> _WHAT THE TASK REQUIRES_:
Scan the entries for the word "деньги". Every line that has it should be copied.

> _DATASET EXCERPTS_:
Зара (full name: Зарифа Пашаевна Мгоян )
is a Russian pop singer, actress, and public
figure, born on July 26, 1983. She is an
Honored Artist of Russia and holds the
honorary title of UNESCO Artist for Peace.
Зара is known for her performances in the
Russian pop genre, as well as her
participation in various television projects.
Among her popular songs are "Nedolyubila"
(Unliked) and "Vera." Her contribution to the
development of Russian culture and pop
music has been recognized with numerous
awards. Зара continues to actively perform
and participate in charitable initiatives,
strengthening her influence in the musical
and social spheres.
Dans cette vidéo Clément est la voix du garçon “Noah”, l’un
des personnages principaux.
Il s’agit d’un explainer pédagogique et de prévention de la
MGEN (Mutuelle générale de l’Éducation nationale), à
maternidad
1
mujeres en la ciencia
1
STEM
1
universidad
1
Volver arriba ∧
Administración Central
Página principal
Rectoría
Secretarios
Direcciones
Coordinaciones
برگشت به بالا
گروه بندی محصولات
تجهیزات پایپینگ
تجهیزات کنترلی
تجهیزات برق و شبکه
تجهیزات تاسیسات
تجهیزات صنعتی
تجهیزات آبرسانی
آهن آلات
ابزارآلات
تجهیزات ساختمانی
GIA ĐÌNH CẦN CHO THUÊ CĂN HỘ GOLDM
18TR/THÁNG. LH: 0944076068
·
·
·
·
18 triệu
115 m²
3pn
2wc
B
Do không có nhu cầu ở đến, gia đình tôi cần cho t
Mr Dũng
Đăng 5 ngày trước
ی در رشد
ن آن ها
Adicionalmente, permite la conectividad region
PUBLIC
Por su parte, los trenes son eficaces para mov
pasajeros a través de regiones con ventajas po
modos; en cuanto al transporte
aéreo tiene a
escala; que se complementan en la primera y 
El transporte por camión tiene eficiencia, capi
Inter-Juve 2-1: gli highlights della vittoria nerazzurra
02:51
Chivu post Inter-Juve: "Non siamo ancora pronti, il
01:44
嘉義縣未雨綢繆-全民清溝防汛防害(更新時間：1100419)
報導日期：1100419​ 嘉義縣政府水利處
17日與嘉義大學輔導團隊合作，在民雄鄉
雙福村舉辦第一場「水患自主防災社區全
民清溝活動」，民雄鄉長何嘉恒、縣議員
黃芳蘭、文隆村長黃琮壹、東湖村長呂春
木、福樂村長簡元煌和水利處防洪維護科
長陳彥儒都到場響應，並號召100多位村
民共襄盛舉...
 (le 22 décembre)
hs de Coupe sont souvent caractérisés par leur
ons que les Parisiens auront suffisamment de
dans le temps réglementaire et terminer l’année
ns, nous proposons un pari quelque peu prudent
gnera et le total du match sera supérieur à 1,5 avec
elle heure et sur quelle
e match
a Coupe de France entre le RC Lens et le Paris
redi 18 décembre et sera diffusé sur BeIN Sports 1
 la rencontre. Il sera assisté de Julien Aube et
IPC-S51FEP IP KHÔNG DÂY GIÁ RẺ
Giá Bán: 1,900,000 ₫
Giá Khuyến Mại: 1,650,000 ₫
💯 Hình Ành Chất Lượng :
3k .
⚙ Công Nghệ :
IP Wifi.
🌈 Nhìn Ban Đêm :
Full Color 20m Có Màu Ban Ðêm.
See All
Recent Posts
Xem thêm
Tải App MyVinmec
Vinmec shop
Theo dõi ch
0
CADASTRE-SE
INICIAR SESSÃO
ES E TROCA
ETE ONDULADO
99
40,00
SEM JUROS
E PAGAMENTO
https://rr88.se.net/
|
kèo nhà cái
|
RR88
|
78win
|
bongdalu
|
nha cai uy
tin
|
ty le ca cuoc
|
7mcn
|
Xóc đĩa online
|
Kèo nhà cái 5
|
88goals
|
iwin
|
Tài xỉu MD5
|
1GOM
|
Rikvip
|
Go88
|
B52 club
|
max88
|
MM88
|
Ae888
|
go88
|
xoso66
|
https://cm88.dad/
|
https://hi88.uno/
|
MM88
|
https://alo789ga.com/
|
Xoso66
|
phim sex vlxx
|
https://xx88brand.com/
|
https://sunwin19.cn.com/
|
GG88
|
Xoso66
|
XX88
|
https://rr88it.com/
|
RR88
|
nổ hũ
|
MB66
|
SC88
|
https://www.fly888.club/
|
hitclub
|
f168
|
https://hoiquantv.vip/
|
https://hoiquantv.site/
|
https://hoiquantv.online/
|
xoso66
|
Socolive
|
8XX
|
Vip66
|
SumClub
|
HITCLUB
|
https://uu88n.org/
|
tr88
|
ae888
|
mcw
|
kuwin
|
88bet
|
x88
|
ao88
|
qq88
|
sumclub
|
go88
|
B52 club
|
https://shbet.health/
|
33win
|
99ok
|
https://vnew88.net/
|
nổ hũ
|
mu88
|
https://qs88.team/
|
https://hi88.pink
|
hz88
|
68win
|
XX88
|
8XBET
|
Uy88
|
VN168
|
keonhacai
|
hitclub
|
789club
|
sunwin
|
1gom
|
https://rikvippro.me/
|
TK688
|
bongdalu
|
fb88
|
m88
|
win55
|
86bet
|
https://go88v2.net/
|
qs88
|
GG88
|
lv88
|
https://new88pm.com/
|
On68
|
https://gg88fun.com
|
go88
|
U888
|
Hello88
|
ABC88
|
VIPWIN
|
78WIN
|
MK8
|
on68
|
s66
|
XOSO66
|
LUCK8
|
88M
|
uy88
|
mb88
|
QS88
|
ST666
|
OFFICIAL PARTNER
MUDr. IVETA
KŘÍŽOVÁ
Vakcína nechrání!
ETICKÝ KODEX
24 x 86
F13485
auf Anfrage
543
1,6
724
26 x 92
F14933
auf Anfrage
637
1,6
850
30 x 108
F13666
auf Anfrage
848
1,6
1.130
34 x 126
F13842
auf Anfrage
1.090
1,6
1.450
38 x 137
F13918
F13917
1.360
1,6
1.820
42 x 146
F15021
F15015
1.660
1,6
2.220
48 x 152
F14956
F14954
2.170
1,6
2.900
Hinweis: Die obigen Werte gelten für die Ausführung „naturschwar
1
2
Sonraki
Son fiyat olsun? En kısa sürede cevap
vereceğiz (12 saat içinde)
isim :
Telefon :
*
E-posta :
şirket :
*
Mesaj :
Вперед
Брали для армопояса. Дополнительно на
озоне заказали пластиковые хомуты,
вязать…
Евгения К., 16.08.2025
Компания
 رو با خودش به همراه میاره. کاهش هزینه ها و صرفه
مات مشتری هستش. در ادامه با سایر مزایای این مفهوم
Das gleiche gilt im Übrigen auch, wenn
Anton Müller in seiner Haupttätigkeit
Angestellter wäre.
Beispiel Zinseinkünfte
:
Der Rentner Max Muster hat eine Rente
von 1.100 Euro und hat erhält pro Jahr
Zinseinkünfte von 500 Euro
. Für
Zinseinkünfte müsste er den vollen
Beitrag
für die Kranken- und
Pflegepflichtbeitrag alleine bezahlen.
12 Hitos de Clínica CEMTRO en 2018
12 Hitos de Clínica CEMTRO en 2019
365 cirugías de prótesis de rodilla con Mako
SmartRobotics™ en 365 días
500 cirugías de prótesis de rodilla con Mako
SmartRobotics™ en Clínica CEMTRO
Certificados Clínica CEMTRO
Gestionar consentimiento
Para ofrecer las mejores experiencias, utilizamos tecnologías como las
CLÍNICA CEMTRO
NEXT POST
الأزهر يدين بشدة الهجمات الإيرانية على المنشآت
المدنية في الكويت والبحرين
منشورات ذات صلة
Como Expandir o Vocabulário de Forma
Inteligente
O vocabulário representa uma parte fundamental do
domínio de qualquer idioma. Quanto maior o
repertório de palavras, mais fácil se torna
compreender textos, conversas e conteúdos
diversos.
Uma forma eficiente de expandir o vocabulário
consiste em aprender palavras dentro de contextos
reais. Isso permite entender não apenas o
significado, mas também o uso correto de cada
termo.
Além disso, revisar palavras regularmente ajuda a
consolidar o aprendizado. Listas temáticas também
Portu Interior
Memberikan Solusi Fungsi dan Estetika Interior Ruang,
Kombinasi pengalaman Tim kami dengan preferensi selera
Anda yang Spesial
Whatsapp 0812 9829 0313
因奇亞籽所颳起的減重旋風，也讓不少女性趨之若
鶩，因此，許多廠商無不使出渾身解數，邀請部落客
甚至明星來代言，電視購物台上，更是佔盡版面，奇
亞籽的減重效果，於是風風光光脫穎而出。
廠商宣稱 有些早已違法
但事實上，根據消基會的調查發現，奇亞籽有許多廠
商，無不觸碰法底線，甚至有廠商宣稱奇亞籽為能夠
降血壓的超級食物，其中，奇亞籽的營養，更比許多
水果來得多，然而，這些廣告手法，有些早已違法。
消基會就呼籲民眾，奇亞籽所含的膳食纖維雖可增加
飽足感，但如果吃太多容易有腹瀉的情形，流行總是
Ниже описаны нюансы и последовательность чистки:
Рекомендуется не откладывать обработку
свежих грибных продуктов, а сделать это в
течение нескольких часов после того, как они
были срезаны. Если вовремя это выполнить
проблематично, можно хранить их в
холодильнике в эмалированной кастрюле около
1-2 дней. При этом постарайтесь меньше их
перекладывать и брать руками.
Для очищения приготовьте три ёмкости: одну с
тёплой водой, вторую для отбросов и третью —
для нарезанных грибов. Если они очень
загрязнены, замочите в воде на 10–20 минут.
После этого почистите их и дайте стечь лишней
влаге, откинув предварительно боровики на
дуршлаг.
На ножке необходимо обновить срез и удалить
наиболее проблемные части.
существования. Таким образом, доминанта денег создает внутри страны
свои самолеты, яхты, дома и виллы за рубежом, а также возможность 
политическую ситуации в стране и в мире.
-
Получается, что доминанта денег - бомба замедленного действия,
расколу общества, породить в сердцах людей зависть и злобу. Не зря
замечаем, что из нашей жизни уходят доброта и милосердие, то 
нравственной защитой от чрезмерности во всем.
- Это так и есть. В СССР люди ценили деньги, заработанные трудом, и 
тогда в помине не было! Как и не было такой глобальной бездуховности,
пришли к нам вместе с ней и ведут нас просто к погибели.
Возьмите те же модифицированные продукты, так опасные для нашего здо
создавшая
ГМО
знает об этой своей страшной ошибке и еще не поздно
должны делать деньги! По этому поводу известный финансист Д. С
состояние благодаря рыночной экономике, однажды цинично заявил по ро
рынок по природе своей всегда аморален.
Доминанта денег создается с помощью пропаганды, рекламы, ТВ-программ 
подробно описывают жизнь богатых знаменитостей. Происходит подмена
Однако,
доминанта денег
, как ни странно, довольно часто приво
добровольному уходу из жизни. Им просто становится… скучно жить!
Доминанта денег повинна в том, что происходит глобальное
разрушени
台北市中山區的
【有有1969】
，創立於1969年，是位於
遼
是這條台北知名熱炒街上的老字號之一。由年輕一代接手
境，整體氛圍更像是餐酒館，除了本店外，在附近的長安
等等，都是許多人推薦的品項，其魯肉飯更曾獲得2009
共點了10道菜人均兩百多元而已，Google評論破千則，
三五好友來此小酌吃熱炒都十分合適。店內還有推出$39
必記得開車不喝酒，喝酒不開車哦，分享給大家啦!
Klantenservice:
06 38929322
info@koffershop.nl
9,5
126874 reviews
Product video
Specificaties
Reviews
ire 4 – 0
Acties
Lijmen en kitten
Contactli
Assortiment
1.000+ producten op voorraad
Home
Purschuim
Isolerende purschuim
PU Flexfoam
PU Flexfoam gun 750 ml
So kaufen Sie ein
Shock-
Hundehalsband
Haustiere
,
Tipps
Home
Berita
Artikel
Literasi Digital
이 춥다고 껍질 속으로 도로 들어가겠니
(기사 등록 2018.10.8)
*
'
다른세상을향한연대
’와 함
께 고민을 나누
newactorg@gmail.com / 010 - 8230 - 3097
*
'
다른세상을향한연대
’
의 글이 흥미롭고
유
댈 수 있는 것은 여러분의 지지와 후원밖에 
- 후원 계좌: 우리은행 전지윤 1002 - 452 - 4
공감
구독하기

> _SOLUTION TO THE EXERCISE_:
- Это так и есть. В СССР люди ценили деньги, заработанные трудом, и 
должны делать деньги! По этому поводу известный финансист Д. С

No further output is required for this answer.